И все же весенняя радость брала верх. А может быть, сознание подсказывало близость победы…
Однажды утром наша бригада после тяжелого ночного перехода достигла населенного пункта Бахроня. Я отдал приказ расположиться на высоте вблизи этой деревни. Партизаны принялись разбивать на новом месте палатки, сооружать курени и землянки. Некоторые жилища здесь сохранились с недавнего времени, когда бригада еще находилась тут перед выходом в леса под Моравской Остравой. Однако и они оказались порядком разрушены карателями.
Несмотря на усталость, бригада к обеду полностью устроилась на новом месте. Партизанская жизнь потекла своим чередом.
Вместе с комиссаром Мельником мы тщательно рассмотрели карту, наметили оборонительные рубежи.
Затем я предложил Мельнику внимательнее осмотреть место расположения подразделений.
Выйдя из куреня, мы направились к жилищам партизан. Вокруг было тихо. Вдруг откуда-то послышалось пение.
— Наши поют, — мечтательно проговорил Мельник и остановился. Звуки песни доносились из шалаша, отведенного для радистов. Среди мужских голосов выделялось чистое сопрано Дубининой.
— Зайдем? — предложил я, и мы направились к шалашу.
Навстречу нам вышел партизан Эдуард Боцык.
— Командир! — обрадованно воскликнул он, будто не видел меня бог знает как давно. — Там хотят спеть вашу песню, да слова забыли.
Эдуард был нашим общим любимцем. Этот молодой, веселый словацкий паренек пришел к нам в отряд еще в первые дни и был назначен в распоряжение Дубининой. Вместе с радистами он готовил аппаратуру для приема и передачи радиограмм, таскал на себе в походах питание для радиостанции, а нередко участвовал и в боевых операциях.
Мы вошли в шалаш.
— Командир, споем нашу партизанскую! — задорно воскликнула Дубинина. Мы поддержали ее с комиссаром, и полилась песня с нехитрыми, но волнующими нас словами, сочиненными мною на мотив известного «Огонька»:
Мы пели о том, как темной ночью покидали родные города и поля, отправляясь в далекие края, где живут наши братья-славяне, как наши парашюты раскрылись над Кисуцкими лесами. Мы пели о суровой партизанской дружбе.
Песню прервал вбежавший в шалаш Андрей Патока.
— Командир, прибыли разведчики, важное донесение!
Мы быстро направились в штабной курень. Там уже нас ожидал командир отделения разведчиков Йозеф Коллар.
— Немцы готовят нападение на лагерь, — торопливо доложил он. — Они уже приближаются!
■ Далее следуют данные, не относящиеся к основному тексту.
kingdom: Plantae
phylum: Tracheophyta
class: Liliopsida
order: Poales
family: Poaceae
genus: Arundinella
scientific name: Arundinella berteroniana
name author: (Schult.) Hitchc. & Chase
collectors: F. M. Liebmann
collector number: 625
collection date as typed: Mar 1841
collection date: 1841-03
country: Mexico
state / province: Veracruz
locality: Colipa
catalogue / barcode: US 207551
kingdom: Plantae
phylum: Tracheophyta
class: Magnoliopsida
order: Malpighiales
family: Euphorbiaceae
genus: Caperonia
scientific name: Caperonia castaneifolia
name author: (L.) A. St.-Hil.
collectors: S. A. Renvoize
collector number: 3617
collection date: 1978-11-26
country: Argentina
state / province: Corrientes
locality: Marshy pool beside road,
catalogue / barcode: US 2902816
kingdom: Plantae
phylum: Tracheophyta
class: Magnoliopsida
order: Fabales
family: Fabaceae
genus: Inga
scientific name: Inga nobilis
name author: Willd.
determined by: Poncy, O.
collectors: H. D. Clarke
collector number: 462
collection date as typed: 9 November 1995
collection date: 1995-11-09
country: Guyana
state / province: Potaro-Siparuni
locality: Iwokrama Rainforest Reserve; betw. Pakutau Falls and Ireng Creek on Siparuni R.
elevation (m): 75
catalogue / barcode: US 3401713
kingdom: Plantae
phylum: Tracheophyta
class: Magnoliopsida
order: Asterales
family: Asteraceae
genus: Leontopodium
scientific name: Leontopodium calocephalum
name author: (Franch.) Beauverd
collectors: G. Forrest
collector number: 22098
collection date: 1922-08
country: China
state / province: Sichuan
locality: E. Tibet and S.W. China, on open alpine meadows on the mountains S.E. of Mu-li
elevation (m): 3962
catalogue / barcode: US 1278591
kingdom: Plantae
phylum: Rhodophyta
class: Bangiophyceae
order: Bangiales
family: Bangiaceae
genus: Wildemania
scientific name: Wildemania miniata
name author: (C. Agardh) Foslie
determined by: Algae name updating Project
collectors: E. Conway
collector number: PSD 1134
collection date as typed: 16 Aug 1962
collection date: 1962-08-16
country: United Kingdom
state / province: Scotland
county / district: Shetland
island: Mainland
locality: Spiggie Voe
Я дал распоряжение привести бригаду в боевую готовность, а сам ушел с Мельником в расположение 2-го батальона. Здесь каменистая почва не позволяла рыть траншеи, и надо было готовить оборонительные рубежи среди больших камней и деревьев.
Комбата Овсянникова мы застали на оборонительном рубеже. Вместе с пулеметчиками он устанавливал среди камней станковые пулеметы. Он доложил, что оборона готова и что вперед послан взвод разведчиков под командованием Стефана Кристофика. Мы осмотрели оборону и остались довольны. Вскоре прибыли связные от 1-го и 3-го батальонов: там уже также заняли оборону.
Около горной дороги укрепился взвод Шурляка.
— Имею честь первым встретить гостей, — пошутил он.
В это время в лесу, ниже расположения 2-го батальона, послышались выстрелы.
— Это Кристофик! — тихо сказал Овсянников.
Выстрелы участились, раздались пулеметные очереди.
Вскоре от Кристофика прибежал посыльный Немчак. Разведчики действительно наткнулись на гитлеровцев у лесной опушки и вынуждены были вступить в бой. Кристофик приказал с боем отступать к расположению бригады. Во время перебежки он был ранен в ногу, и командование принял Алойзо Войтило. На спасение Кристофика были посланы партизаны, однако ураганный огонь врага не давал им возможности подойти к раненому. Так длилось минут пятнадцать.
Когда удалось наконец подползти к месту, где был ранен Кристофик, его там уже не оказалось. Партизаны увидели только лужу крови и выстрелянные гильзы от автомата.